At the age of fourteen I fell pregnant. It slowed me down completely and two months after my fifteenth birthday i gave birth to someone who loved me as much as I loved him ,my eldest son.
I still didn’t feel at that time I fit anywhere and drifted having another three children along the way.
One of my partners was extremely violent and I stayed for a year and a half enduring beatings while pregnant . Everything bullies in the past had told me reverberated with every punch and head butt I was given. It WAS my fault and I definitely deserved to be sat on the kitchen side being told to repeat it over and over. I definitely did deserve getting pins shoved into my thighs while being told I was an idiot. I eventually got away by calling the police from a phone box as I had been allowed out to to go to the shop. In a domestic violence refuge at age seventeen now a mother of two I healed and began to see that I hadn’t deserved any of what I had sat and taken . Yes I’d wail like a banshee when I was distressed and yes I would argue back and not know boundaries but no one deserves that treatment.

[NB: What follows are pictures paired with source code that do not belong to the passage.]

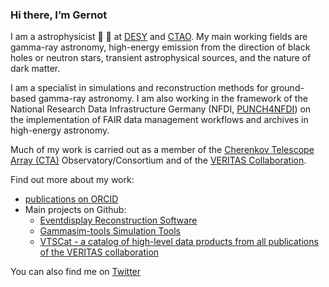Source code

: ### Hi there, I’m Gernot

I am a astrophysicist 🔭 🔭 at [DESY](https://astroparticle-physics.desy.de) and [CTAO](https://www.cta-observatory.org). My main working fields are gamma-ray astronomy, high-energy emission from the direction of black holes or neutron stars, transient astrophysical sources, and the nature of dark matter. 

I am a specialist in simulations and reconstruction methods for ground-based gamma-ray astronomy. I am also working in the framework of the National Research Data Infrastructure Germany (NFDI, [PUNCH4NFDI](https://www.punch4nfdi.de/)) on the implementation of FAIR data management workflows and archives in high-energy astronomy.

Much of my work is carried out as a member of the [Cherenkov Telescope Array (CTA)](https://www.cta-observatory.org) Observatory/Consortium and of the [VERITAS Collaboration](https://veritas.sao.arizona.edu).

Find out more about my work:
- [publications on ORCID](https://orcid.org/0000-0001-9868-4700)
- Main projects on Github:
	- [Eventdisplay Reconstruction Software](https://github.com/Eventdisplay)
	- [Gammasim-tools Simulation Tools](https://github.com/gammasim)
	- [VTSCat - a catalog of high-level data products from all publications of the VERITAS collaboration](https://github.com/VERITAS-Observatory/VERITAS-VTSCat)

You can also find me on [Twitter](https://twitter.com/GernotMaier)
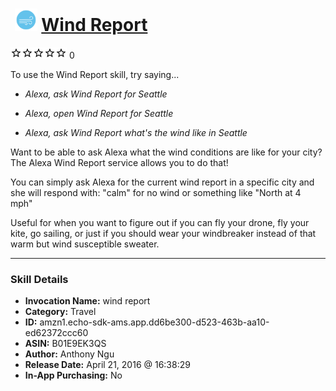 # &nbsp;<img src="skill_icon" alt="Wind Report icon" width="36"> [Wind Report](http://alexa.amazon.com/#skills/amzn1.echo-sdk-ams.app.dd6be300-d523-463b-aa10-ed62372ccc60)
![0 stars](../../images/ic_star_border_black_18dp_1x.png)![0 stars](../../images/ic_star_border_black_18dp_1x.png)![0 stars](../../images/ic_star_border_black_18dp_1x.png)![0 stars](../../images/ic_star_border_black_18dp_1x.png)![0 stars](../../images/ic_star_border_black_18dp_1x.png) 0

To use the Wind Report skill, try saying...

* *Alexa, ask Wind Report for Seattle*

* *Alexa, open Wind Report for Seattle*

* *Alexa, ask Wind Report what's the wind like in Seattle*

Want to be able to ask Alexa what the wind conditions are like for your city? The Alexa Wind Report service allows you to do that!

You can simply ask Alexa for the current wind report in a specific city and she will respond with:
"calm" for no wind or something like "North at 4 mph"

Useful for when you want to figure out if you can fly your drone, fly your kite, go sailing, or just if you should wear your windbreaker instead of that warm but wind susceptible sweater.

***

### Skill Details

* **Invocation Name:** wind report
* **Category:** Travel
* **ID:** amzn1.echo-sdk-ams.app.dd6be300-d523-463b-aa10-ed62372ccc60
* **ASIN:** B01E9EK3QS
* **Author:** Anthony Ngu
* **Release Date:** April 21, 2016 @ 16:38:29
* **In-App Purchasing:** No
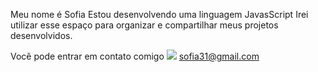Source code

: Meu nome é Sofia
Estou desenvolvendo uma linguagem JavasScript
Irei utilizar esse espaço para organizar e compartilhar meus projetos desenvolvidos.

Você pode entrar em contato comigo ![](link)
sofia31@gmail.com
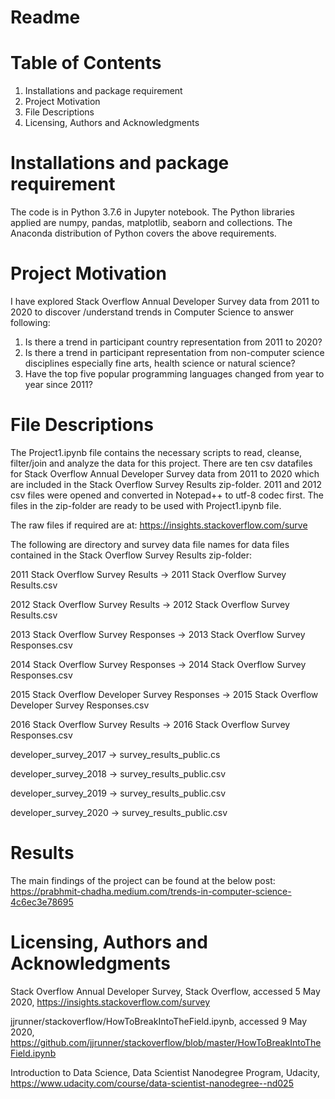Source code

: # Readme
# Table of Contents
1.	Installations and package requirement
2.	Project Motivation
3.	File Descriptions
4.	Licensing, Authors and Acknowledgments

# Installations and package requirement
The code is in Python 3.7.6 in Jupyter notebook. The Python libraries applied are numpy, pandas, matplotlib, seaborn and collections. The Anaconda distribution of Python covers the above requirements. 

# Project Motivation
I have explored Stack Overflow Annual Developer Survey data from 2011 to 2020 to discover /understand trends in Computer Science to answer following: 
1.	Is there a trend in participant country representation from 2011 to 2020?
2.	Is there a trend in participant representation from non-computer science disciplines especially fine arts, health science or natural science?
3.	Have the top five popular programming languages changed from year to year since 2011?

# File Descriptions
The Project1.ipynb file contains the necessary scripts to read, cleanse, filter/join and analyze the data for this project. There are ten csv datafiles for Stack Overflow Annual Developer Survey data from 2011 to 2020 which are included in the Stack Overflow Survey Results zip-folder. 2011 and 2012 csv files were opened and converted in Notepad++ to utf-8 codec first. The files in the zip-folder are ready to be used with Project1.ipynb file. 

The raw files if required are at: https://insights.stackoverflow.com/surve

The following are directory and survey data file names for data files contained in the Stack Overflow Survey Results zip-folder:

2011 Stack Overflow Survey Results -> 2011 Stack Overflow Survey Results.csv

2012 Stack Overflow Survey Results -> 2012 Stack Overflow Survey Results.csv 

2013 Stack Overflow Survey Responses -> 2013 Stack Overflow Survey Responses.csv

2014 Stack Overflow Survey Responses -> 2014 Stack Overflow Survey Responses.csv

2015 Stack Overflow Developer Survey Responses -> 2015 Stack Overflow Developer Survey Responses.csv

2016 Stack Overflow Survey Results -> 2016 Stack Overflow Survey Responses.csv 

developer_survey_2017 -> survey_results_public.cs

developer_survey_2018 -> survey_results_public.csv

developer_survey_2019 -> survey_results_public.csv

developer_survey_2020 -> survey_results_public.csv

# Results
The main findings of the project can be found at the below post:
https://prabhmit-chadha.medium.com/trends-in-computer-science-4c6ec3e78695

# Licensing, Authors and Acknowledgments
Stack Overflow Annual Developer Survey, Stack Overflow, accessed 5 May 2020,
https://insights.stackoverflow.com/survey

jjrunner/stackoverflow/HowToBreakIntoTheField.ipynb, accessed 9 May 2020, https://github.com/jjrunner/stackoverflow/blob/master/HowToBreakIntoTheField.ipynb

Introduction to Data Science, Data Scientist Nanodegree Program, Udacity, https://www.udacity.com/course/data-scientist-nanodegree--nd025 
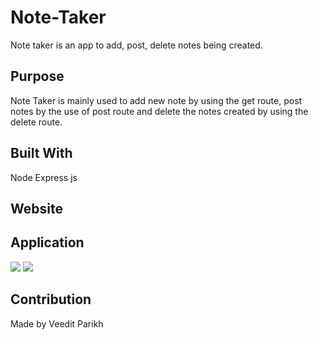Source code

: # Note-Taker

Note taker is an app to add, post, delete notes being created.
## Purpose

Note Taker is mainly used to add new note by using the get route, post notes by the use of post route and delete the notes created by using the delete route.
## Built With

Node
Express js
## Website



## Application

![](images/Screenshot_1.PNG)
![](images/Deletefunctionality.PNG)


## Contribution

Made by Veedit Parikh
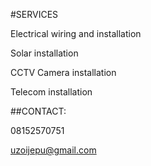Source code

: #SERVICES



Electrical wiring and installation

Solar installation

CCTV Camera installation

Telecom installation


##CONTACT:

08152570751

uzoijepu@gmail.com
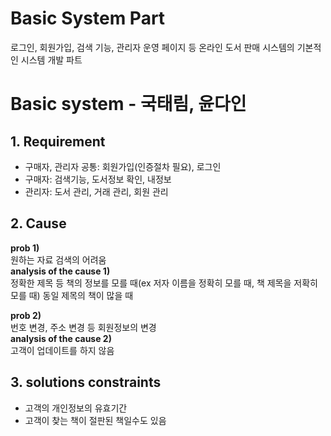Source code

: # Basic System Part

로그인, 회원가입, 검색 기능, 관리자 운영 페이지 등 온라인 도서 판매 시스템의 기본적인 시스템 개발 파트  


# Basic system - 국태림, 윤다인

## 1. Requirement
- 구매자, 관리자 공통: 회원가입(인증절차 필요), 로그인
- 구매자: 검색기능, 도서정보 확인, 내정보
- 관리자: 도서 관리, 거래 관리, 회원 관리

## 2. Cause
**prob 1)**  
원하는 자료 검색의 어려움  
**analysis of the cause 1)**  
정확한 제목 등 책의 정보를 모를 때(ex 저자 이름을 정확히 모를 때, 책 제목을 저확히 모를 때)
동일 제목의 책이 많을 때


**prob 2)**  
번호 변경, 주소 변경 등 회원정보의 변경  
**analysis of the cause 2)**  
고객이 업데이트를 하지 않음



## 3. solutions constraints
- 고객의 개인정보의 유효기간
- 고객이 찾는 책이 절판된 책일수도 있음
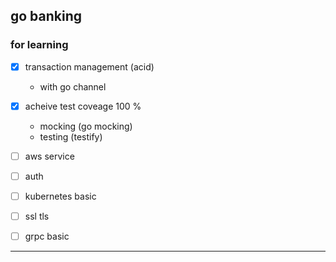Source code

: ## go banking 

### for learning
- [x] transaction management (acid)
  - with go channel
- [x] acheive test coveage 100 %
  - mocking (go mocking)
  - testing (testify)
- [ ] aws service 
- [ ] auth
- [ ] kubernetes  basic
- [ ] ssl tls 
- [ ] grpc basic 




---
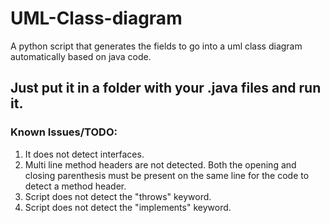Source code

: # UML-Class-diagram
A python script that generates the fields to go into a uml class diagram automatically based on java code.

Just put it in a folder with your .java files and run it.
---
### Known Issues/TODO:
1. It does not detect interfaces.
2. Multi line method headers are not detected.  Both the opening and closing parenthesis must be present on the same line for the code to detect a method header.
3. Script does not detect the "throws" keyword.
4. Script does not detect the "implements" keyword.
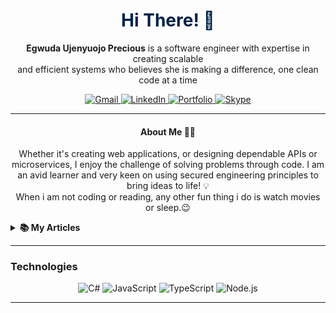 
<!-- Welcome and Title -->
<h1 align="center" style="color:#002147">Hi There! 👋</h1>
<p align="center">
  <strong>Egwuda Ujenyuojo Precious</strong> is a software engineer with expertise in creating scalable <br> 
  and efficient systems who believes she is making a difference, one clean code at a time
</p>
 
<!-- Contact Badges -->
<p align="center">
    <a href="mailto:egwudaprecious.hotmail@gmail.com">
        <img src="https://img.shields.io/badge/Gmail-D14836?style=for-the-badge&logo=gmail&logoColor=white" alt="Gmail">
    </a>
    <a href="https://www.linkedin.com/in/eujenyu">
        <img src="https://img.shields.io/badge/LinkedIn-0077B5?style=for-the-badge&logo=linkedin&logoColor=white" alt="LinkedIn">
    </a>
    <a href="https://ujenyhu.github.io/about">
        <img src="https://img.shields.io/badge/portfolio-000000?style=for-the-badge&logo=Opsgenie&logoColor=white" alt="Portfolio">
    </a>
    <a href="skype:live:.cid.f549ed1c55db482c?chat">
      <img src="https://img.shields.io/badge/SKYPE-075099?style=for-the-badge&logo=skype&logoColor=white" alt="Skype"/>
     </a>
</p>

<!--Briefly introduce yourself. -->
---
<h4 align="center">About Me 👨‍💻</h4>
 <p align="center">
   Whether it's creating web applications, or designing dependable APIs or microservices, I enjoy the challenge of solving problems through code. I am an avid learner and 
   very keen on using secured engineering principles to bring ideas to life! 💡<br>
   When i am not coding or reading, any other fun thing i do is watch movies or sleep.😉  
    
  <details> 
    <summary><b>📚 My Articles</b></summary>
     
   <p> I occasionally write articles on various topics on Medium. Here are some of my recent posts. ⬇️</p> 
  <!-- LIST OF ARTICLES -->
  -  <a href="https://medium.com/@egwudaujenyuojo/implement-api-documentation-in-net-7-swagger-openapi-and-xml-comments-214caf53eece" style="text-decoration:none">
        API Documentation in .NET 7: Swagger, OpenAPI, and XML Comments
     </a>
  -  <a href="https://medium.com/@egwudaujenyuojo/mastering-object-oriented-programming-in-c-a-beginners-guide-59e06225b2f3">
        Mastering Object-Oriented Programming in C#: A Beginner’s Guide
     </a>

  <a href="https://medium.com/@egwudaujenyuojo" style="margin-top:20px;">
        <img src="https://img.shields.io/badge/See_More_On_Medium-12100E?style=for-the-badge&logo=medium&logoColor=white" alt="Medium">
  </a>

  </details> 
  </p> 

---



### Technologies
<p align="center">
    <img src="https://img.shields.io/badge/-C%23-239120?style=for-the-badge&logo=csharp&logoColor=white" alt="C#">  
    <img src="https://img.shields.io/badge/-JavaScript-F7DF1E?style=for-the-badge&logo=javascript&logoColor=black" alt="JavaScript">  
    <img src="https://img.shields.io/badge/-TypeScript-3178C6?style=for-the-badge&logo=typescript&logoColor=white" alt="TypeScript">  
    <img src="https://img.shields.io/badge/-Node.js-339933?style=for-the-badge&logo=node.js&logoColor=white" alt="Node.js">  
</p>



---

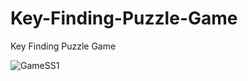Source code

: # Key-Finding-Puzzle-Game
Key Finding Puzzle Game


![GameSS1](https://github.com/aungkhantmyat/Key-Finding-Puzzle-Game/assets/48421405/25a91e37-88d6-4d56-ac21-02cec9cbea53)
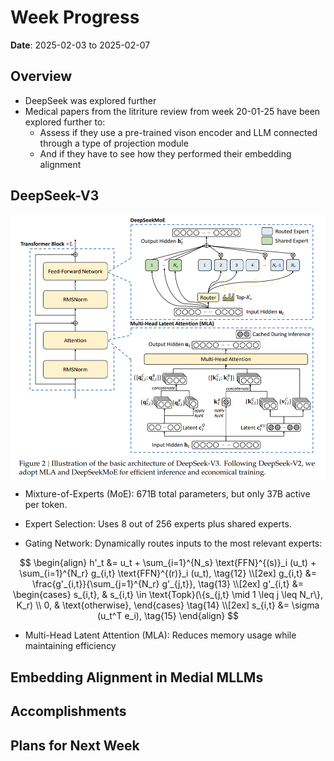# Week Progress

**Date**: 2025-02-03 to 2025-02-07

## Overview

- DeepSeek was explored further
- Medical papers from the litriture review from week 20-01-25 have been explored further to:
    - Assess if they use a pre-trained vison encoder and LLM connected through a type of projection module
    - And if they have to see how they performed their embedding alignment

## DeepSeek-V3
<img src="Images/DeepSeekPNG.png" alt="Image 1" style="flex: 1; max-width: 100%; height: auto;">

- Mixture-of-Experts (MoE): 671B total parameters, but only 37B active per token.

- Expert Selection: Uses 8 out of 256 experts plus shared experts.

- Gating Network: Dynamically routes inputs to the most relevant experts:

$$
\begin{align}
h'_t &= u_t + \sum_{i=1}^{N_s} \text{FFN}^{(s)}_i (u_t) + \sum_{i=1}^{N_r} g_{i,t} \text{FFN}^{(r)}_i (u_t), \tag{12} \\[2ex]
g_{i,t} &= \frac{g'_{i,t}}{\sum_{j=1}^{N_r} g'_{j,t}}, \tag{13} \\[2ex]
g'_{i,t} &=
\begin{cases}
    s_{i,t}, & s_{i,t} \in \text{Topk}(\{s_{j,t} \mid 1 \leq j \leq N_r\}, K_r) \\
    0, & \text{otherwise},
\end{cases} \tag{14} \\[2ex]
s_{i,t} &= \sigma (u_t^T e_i), \tag{15}
\end{align}
$$

- Multi-Head Latent Attention (MLA): Reduces memory usage while maintaining efficiency

## Embedding Alignment in Medial MLLMs

## Accomplishments

## Plans for Next Week
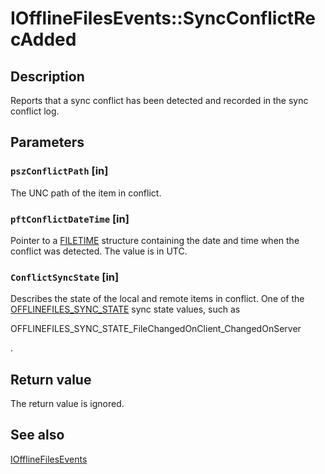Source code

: # IOfflineFilesEvents::SyncConflictRecAdded

## Description

Reports that a sync conflict has been detected and recorded in the sync conflict log.

## Parameters

### `pszConflictPath` [in]

The UNC path of the item in conflict.

### `pftConflictDateTime` [in]

Pointer to a [FILETIME](https://learn.microsoft.com/windows/desktop/api/minwinbase/ns-minwinbase-filetime) structure containing the date and time when the conflict was detected. The value is in UTC.

### `ConflictSyncState` [in]

Describes the state of the local and remote items in conflict. One of the [OFFLINEFILES_SYNC_STATE](https://learn.microsoft.com/windows/desktop/api/cscobj/ne-cscobj-offlinefiles_sync_state) sync state values, such as

OFFLINEFILES_SYNC_STATE_FileChangedOnClient_ChangedOnServer

.

## Return value

The return value is ignored.

## See also

[IOfflineFilesEvents](https://learn.microsoft.com/previous-versions/windows/desktop/api/cscobj/nn-cscobj-iofflinefilesevents)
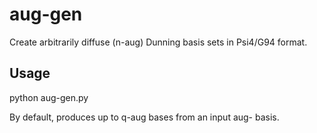 # aug-gen
Create arbitrarily diffuse (n-aug) Dunning basis sets in Psi4/G94 format.

## Usage
python aug-gen.py <input-basis> 

By default, produces up to q-aug bases from an input aug- basis.
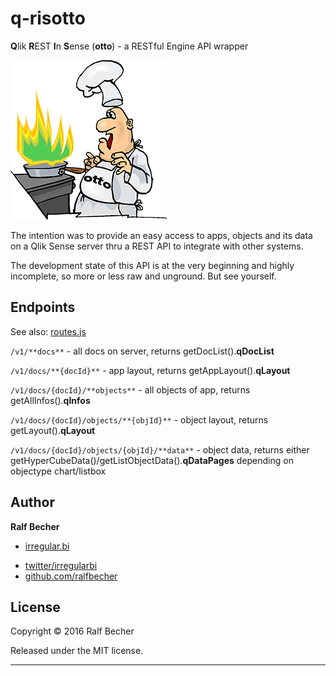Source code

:# q-risotto

**Q**lik **R**EST **I**n **S**ense (**otto**) - a RESTful Engine API wrapper

![q-risotto](./q-risotto-logo.png)

The intention was to provide an easy access to apps, objects and its data on a Qlik Sense server thru a REST API to integrate with other systems.

The development state of this API is at the very beginning and highly incomplete, so more or less raw and unground. But see yourself.

## Endpoints

See also: [routes.js](./routes/routes.js)

`/v1/**docs**` - all docs on server, returns getDocList().**qDocList**

`/v1/docs/**{docId}**` - app layout, returns getAppLayout().**qLayout**

`/v1/docs/{docId}/**objects**` - all objects of app, returns getAllInfos().**qInfos**

`/v1/docs/{docId}/objects/**{objId}**` - object layout, returns getLayout().**qLayout**

`/v1/docs/{docId}/objects/{objId}/**data**` - object data, returns either getHyperCubeData()/getListObjectData().**qDataPages** depending on objectype chart/listbox

## Author

**Ralf Becher**

+ [irregular.bi](http://irregular.bi)
* [twitter/irregularbi](http://twitter.com/irregularbi)
* [github.com/ralfbecher](http://github.com/ralfbecher)

## License

Copyright © 2016 Ralf Becher

Released under the MIT license.

***
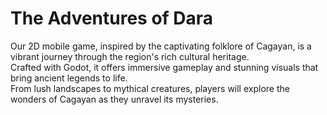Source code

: # The Adventures of Dara  
Our 2D mobile game, inspired by the captivating folklore of Cagayan, is a vibrant journey through the region's rich cultural heritage.  
Crafted with Godot, it offers immersive gameplay and stunning visuals that bring ancient legends to life.  
From lush landscapes to mythical creatures, players will explore the wonders of Cagayan as they unravel its mysteries.
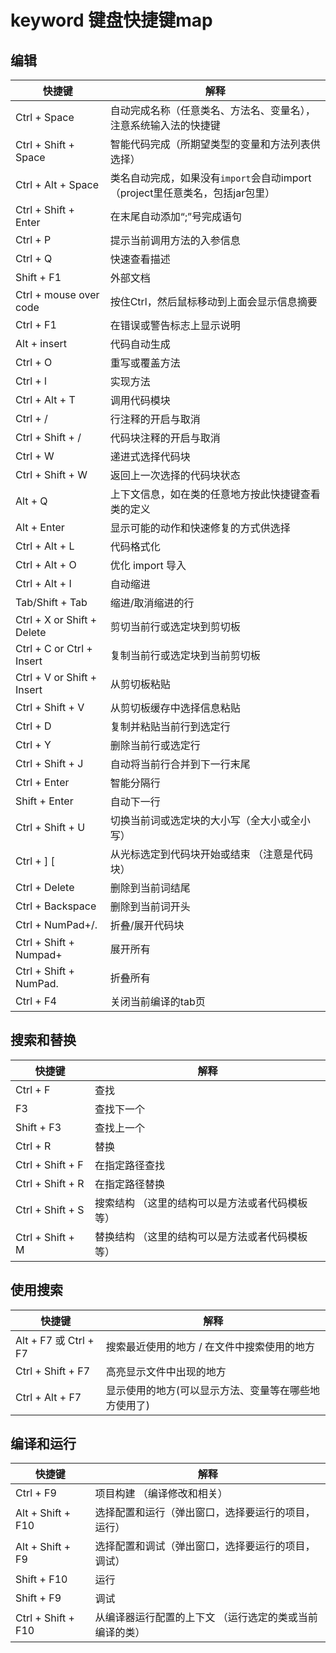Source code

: # keyword 键盘快捷键map

## 编辑
快捷键 | 解释
--- | ---
Ctrl + Space | 自动完成名称（任意类名、方法名、变量名），注意系统输入法的快捷键
Ctrl + Shift + Space | 智能代码完成（所期望类型的变量和方法列表供选择）
Ctrl + Alt + Space | 类名自动完成，如果没有`import`会自动import（project里任意类名，包括jar包里）
Ctrl + Shift + Enter | 在末尾自动添加“;”号完成语句
Ctrl + P | 提示当前调用方法的入参信息
Ctrl + Q | 快速查看描述
Shift + F1 | 外部文档
Ctrl + mouse over code | 按住Ctrl，然后鼠标移动到上面会显示信息摘要
Ctrl + F1 | 在错误或警告标志上显示说明
Alt + insert | 代码自动生成
Ctrl + O | 重写或覆盖方法
Ctrl + l | 实现方法
Ctrl + Alt + T | 调用代码模块
Ctrl + / | 行注释的开启与取消
Ctrl + Shift + / | 代码块注释的开启与取消
Ctrl + W | 递进式选择代码块
Ctrl + Shift + W | 返回上一次选择的代码块状态
Alt + Q | 上下文信息，如在类的任意地方按此快捷键查看类的定义
Alt + Enter | 显示可能的动作和快速修复的方式供选择
Ctrl + Alt + L | 代码格式化
Ctrl + Alt + O | 优化 import 导入
Ctrl + Alt + I | 自动缩进
Tab/Shift + Tab | 缩进/取消缩进的行
Ctrl + X or Shift + Delete | 剪切当前行或选定块到剪切板
Ctrl + C or Ctrl + Insert | 复制当前行或选定块到当前剪切板
Ctrl + V or Shift + Insert | 从剪切板粘贴
Ctrl + Shift + V | 从剪切板缓存中选择信息粘贴
Ctrl + D | 复制并粘贴当前行到选定行
Ctrl + Y | 删除当前行或选定行
Ctrl + Shift + J | 自动将当前行合并到下一行末尾
Ctrl + Enter | 智能分隔行
Shift + Enter | 自动下一行
Ctrl + Shift + U | 切换当前词或选定块的大小写（全大小或全小写）
Ctrl + \] \[| 从光标选定到代码块开始或结束 （注意是代码块）
Ctrl + Delete | 删除到当前词结尾
Ctrl + Backspace | 删除到当前词开头
Ctrl + NumPad+/. | 折叠/展开代码块
Ctrl + Shift + Numpad+ | 展开所有
Ctrl + Shift + NumPad. | 折叠所有
Ctrl + F4 | 关闭当前编译的tab页

## 搜索和替换
快捷键 | 解释
--- | ---
Ctrl +  F | 查找
F3 | 查找下一个
Shift + F3 | 查找上一个
Ctrl + R | 替换
Ctrl + Shift + F | 在指定路径查找
Ctrl + Shift + R | 在指定路径替换
Ctrl + Shift + S | 搜索结构 （这里的结构可以是方法或者代码模板等）
Ctrl + Shift + M | 替换结构 （这里的结构可以是方法或者代码模板等）

## 使用搜索
快捷键 | 解释
--- | ---
Alt + F7 或 Ctrl +  F7 | 搜索最近使用的地方 / 在文件中搜索使用的地方
Ctrl + Shift + F7 | 高亮显示文件中出现的地方
Ctrl + Alt + F7 | 显示使用的地方(可以显示方法、变量等在哪些地方使用了)

## 编译和运行
快捷键 | 解释
--- | ---
Ctrl + F9 | 项目构建 （编译修改和相关）
Alt + Shift + F10 | 选择配置和运行（弹出窗口，选择要运行的项目，运行）
Alt + Shift + F9 | 选择配置和调试（弹出窗口，选择要运行的项目，调试）
Shift + F10 | 运行
Shift + F9 | 调试
Ctrl + Shift + F10 | 从编译器运行配置的上下文 （运行选定的类或当前编译的类）





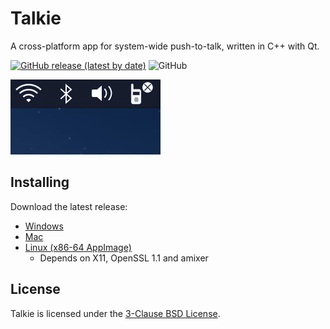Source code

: # Talkie
A cross-platform app for system-wide push-to-talk, written in C++ with Qt.


[![GitHub release (latest by date)](https://img.shields.io/github/v/release/alexandrvicente/talkie)](https://github.com/alexandrvicente/talkie/releases/latest)
![GitHub](https://img.shields.io/github/license/alexandrvicente/talkie)

![Demo](misc/readme/demo.gif)

## Installing
Download the latest release:

- [Windows](https://github.com/alexandrvicente/talkie/releases/latest/download/Talkie.msi)
- [Mac](https://github.com/alexandrvicente/talkie/releases/latest/download/Talkie.dmg)
- [Linux (x86-64 AppImage)](https://github.com/alexandrvicente/talkie/releases/latest/download/Talkie-x86_64.AppImage)
  - Depends on X11, OpenSSL 1.1 and amixer

## License
Talkie is licensed under the [3-Clause BSD License](https://opensource.org/licenses/BSD-3-Clause).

I moved out of London to the countryside, and was very happy for a time re connecting with wild rabbits, hedgehogs and frogs happily jumping in the nearby streams.
. At the school gates the mothers would gossip and once again I was the odd one out. I was a good mimic and could do the ‘alright babe, how’s the old man?’
Yet knowing damn well I didn’t care how they were, I just wanted to get away as talking for long periods of time made me fatigued and left me irritable.
Meltdowns would still leave me running for the nearest green areas as I was and am most at peace crying in a tree.
I eventually after now being a mother of four wonderful but extremely different and diverse children met my now ex partner. We had two children together, a son and daughter and at age four my wonderful little son was diagnosed as having autism. This led to me realising that I was on the spectrum and subsequently getting diagnosed with Aspergers Syndrome.
It also led to me discovering my elder children also have autism and two more being acknowledged as on the spectrum. When you live with autism as an autistic adult you don’t see hysterical fear of escalators , an inability to sleep with a pillow without corners or hiding under pianos barking like a dog as unusual. You accept them as they are as after all , I was quirky as a child and I naturally have moulded to my children’s behaviours.
Alone now as things again didn’t work out , I finally feel like I fit.
If I don’t feel like talking for long periods I make my apologies and walk away.
If I feel an overload of sensory stimulation coming on which I had before mistaken as a migraine I leave where I am and get home to a dark room as soon as possible. If the attacks already well underway it can last for up to twelve hours.
I advocate for autistic rights and raise awareness for the abuse of autistic children with dangerous treatments.
I have discovered other autist adults and find them just as funny and quirky as a I am.
I write, and believe that finally after years of attempting to fit in I finally stand out.
And I believe I have found my fairy folk.